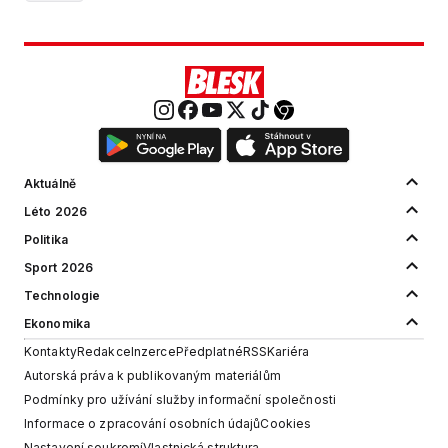
Aktuálně
Léto 2026
Politika
Sport 2026
Technologie
Ekonomika
Kontakty
Redakce
Inzerce
Předplatné
RSS
Kariéra
Autorská práva k publikovaným materiálům
Podmínky pro užívání služby informační společnosti
Informace o zpracování osobních údajů
Cookies
Nastavení soukromí
Vlastnická struktura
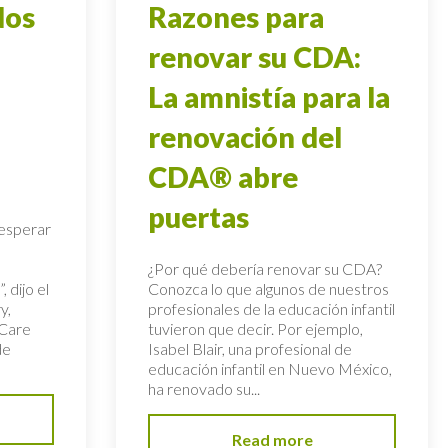
dos
Razones para
l
renovar su CDA:
La amnistía para la
renovación del
CDA® abre
puertas
esperar
¿Por qué debería renovar su CDA?
 dijo el
Conozca lo que algunos de nuestros
y,
profesionales de la educación infantil
 Care
tuvieron que decir. Por ejemplo,
de
Isabel Blair, una profesional de
educación infantil en Nuevo México,
ha renovado su...
Read more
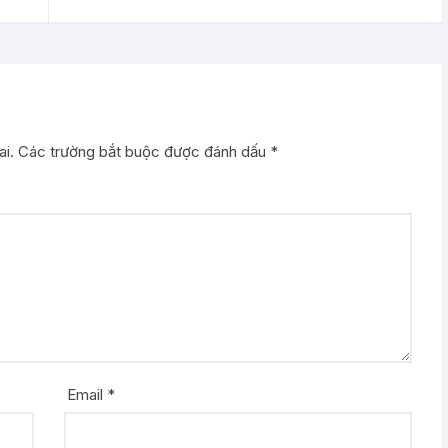
i.
Các trường bắt buộc được đánh dấu
*
Email
*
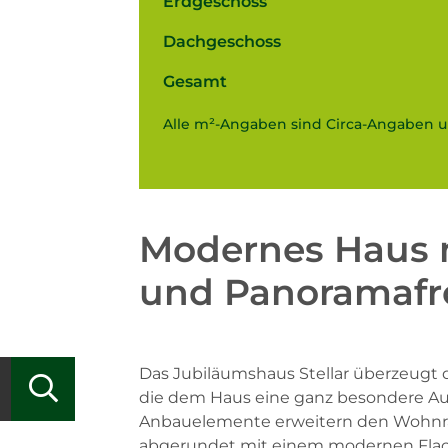
Erdgeschoss
Dachgeschoss
Gesamt
Alle m²-Angaben sind Circa-Angaben un
Modernes Haus 
und Panoramafr
Das Jubiläumshaus Stellar überzeugt
die dem Haus eine ganz besondere Au
Anbauelemente erweitern den Wohnra
abgerundet mit einem modernen Flach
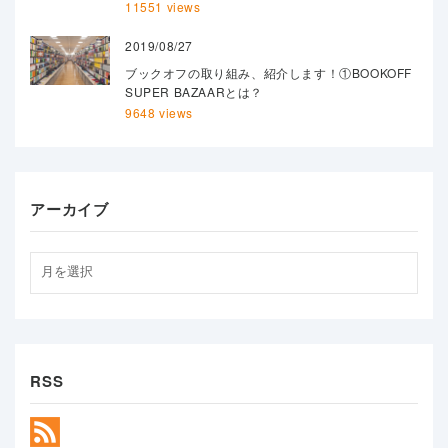
11551 views
2019/08/27
ブックオフの取り組み、紹介します！①BOOKOFF
SUPER BAZAARとは？
9648 views
アーカイブ
RSS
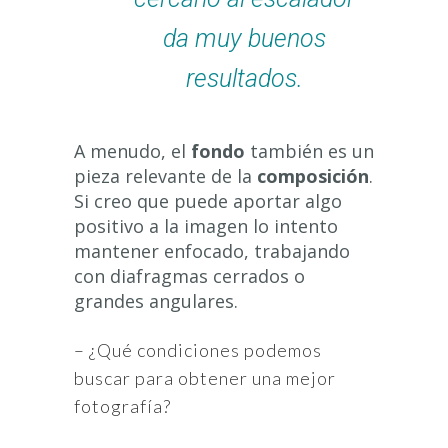
da muy buenos
resultados.
A menudo, el
fondo
también es un
pieza relevante de la
composición
.
Si creo que puede aportar algo
positivo a la imagen lo intento
mantener enfocado, trabajando
con diafragmas cerrados o
grandes angulares.
– ¿Qué condiciones podemos
buscar para obtener una mejor
fotografía?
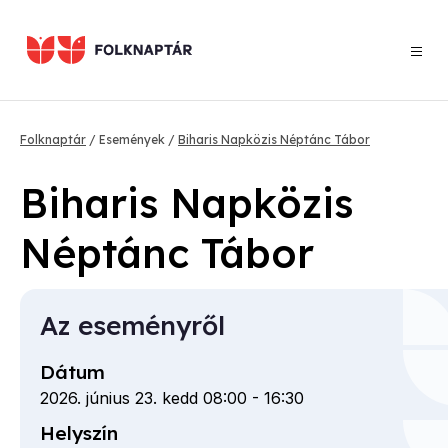
Ugrás
a
tartalomra
Morzsa
Folknaptár
Események
Biharis Napközis Néptánc Tábor
Biharis Napközis
Néptánc Tábor
Az eseményről
Dátum
2026. június 23. kedd 08:00
-
16:30
Helyszín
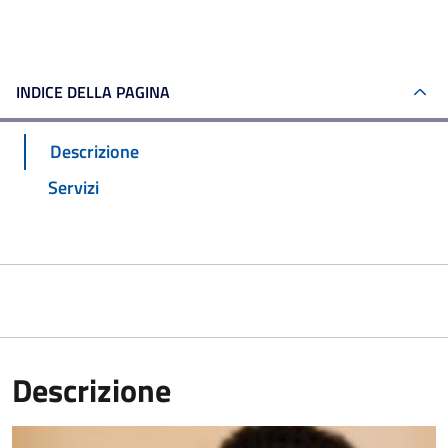
INDICE DELLA PAGINA
Descrizione
Servizi
Descrizione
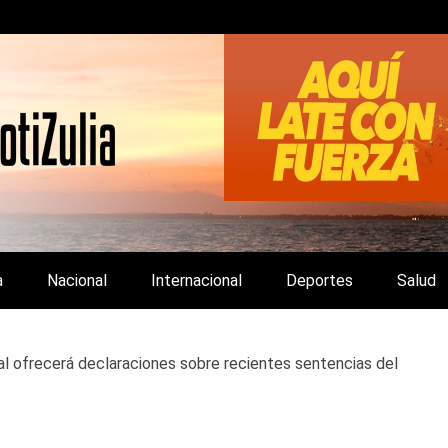
LA Y DE INTERÉS GENERAL.
a
Nacional
Internacional
Deportes
Salud
ofrecerá declaraciones sobre recientes sentencias del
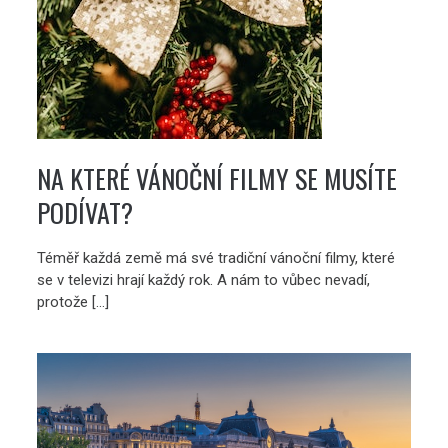
NA KTERÉ VÁNOČNÍ FILMY SE MUSÍTE
PODÍVAT?
Téměř každá země má své tradiční vánoční filmy, které
se v televizi hrají každý rok. A nám to vůbec nevadí,
protože […]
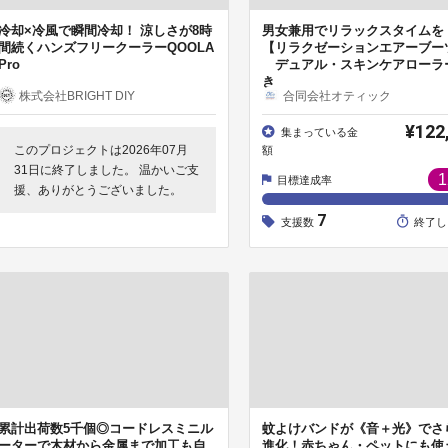
冷却×冷風で瞬間冷却！ 涼しさが8時
男女兼用でリラックスタイムを
間続くハンズフリークーラーQOOLA
【リラクゼーションエアーブー
Pro
デュアル・スキンケアローラ
き
株式会社BRIGHT DIY
合同会社オティック
¥122
集まっている金
このプロジェクトは2026年07月
額
31日に終了しました。 温かいご支
1
目標達成率
援、ありがとうございました。
7
支援数
終了し
累計出荷数5千個◎コードレスミニル
蚊よけバンドが《音＋光》でさ
ーターで木材から金属まで加工も自
進化！赤ちゃん・ペットにも使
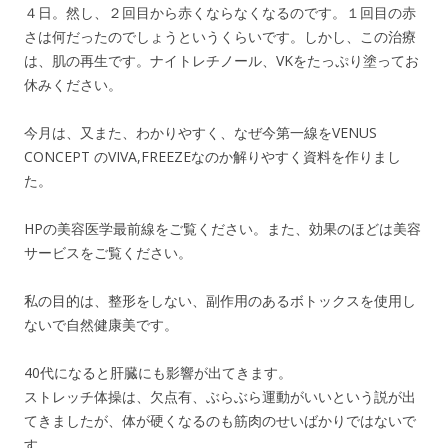
４日。然し、２回目から赤くならなくなるのです。１回目の赤
さは何だったのでしょうというくらいです。しかし、この治療
は、肌の再生です。ナイトレチノール、VKをたっぷり塗ってお
休みください。
今月は、又また、わかりやすく、なぜ今第一線をVENUS
CONCEPT のVIVA,FREEZEなのか解りやすく資料を作りまし
た。
HPの美容医学最前線をご覧ください。また、効果のほどは美容
サービスをご覧ください。
私の目的は、整形をしない、副作用のあるボトックスを使用し
ないで自然健康美です。
40代になると肝臓にも影響が出てきます。
ストレッチ体操は、欠点有、ぶらぶら運動がいいという説が出
てきましたが、体が硬くなるのも筋肉のせいばかりではないで
す。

● **WORK ITEM**:
Copy the records word for word, starting at the line that contains "４日。然し、２回目から赤くならなくなるのです。１回目の赤" and continuing through the last line of the records.

● **EXPECTED ANSWER**:
４日。然し、２回目から赤くならなくなるのです。１回目の赤
さは何だったのでしょうというくらいです。しかし、この治療
は、肌の再生です。ナイトレチノール、VKをたっぷり塗ってお
休みください。
今月は、又また、わかりやすく、なぜ今第一線をVENUS
CONCEPT のVIVA,FREEZEなのか解りやすく資料を作りまし
た。
HPの美容医学最前線をご覧ください。また、効果のほどは美容
サービスをご覧ください。
私の目的は、整形をしない、副作用のあるボトックスを使用し
ないで自然健康美です。
40代になると肝臓にも影響が出てきます。
ストレッチ体操は、欠点有、ぶらぶら運動がいいという説が出
てきましたが、体が硬くなるのも筋肉のせいばかりではないで
す。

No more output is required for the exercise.